• [What to produce]
Check each line below for the word "press" and give the number of lines that have it, nothing more.

• [Supplied information]
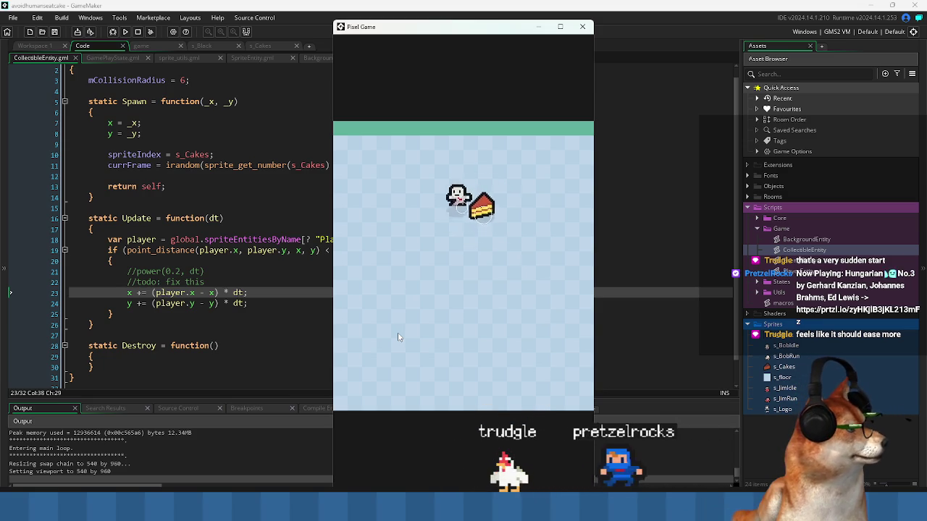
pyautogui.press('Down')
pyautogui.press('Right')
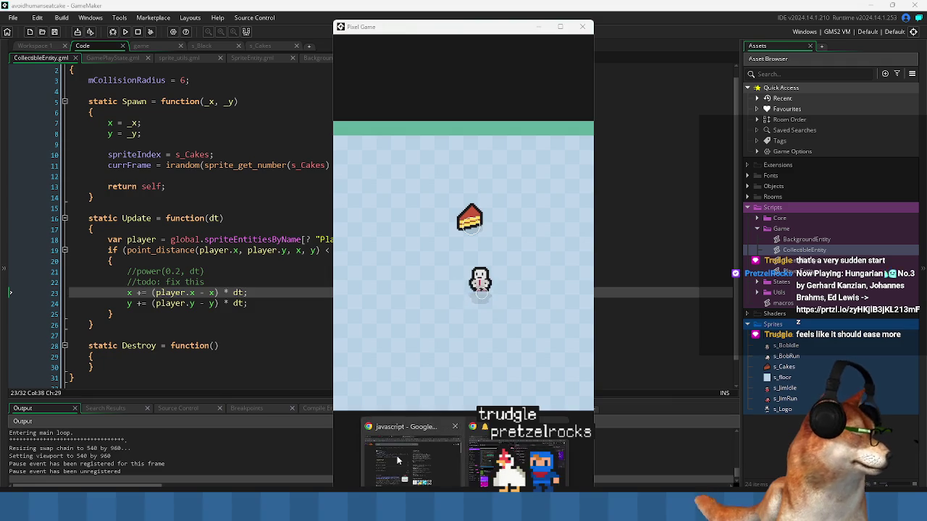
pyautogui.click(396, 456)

• [Your solution]
2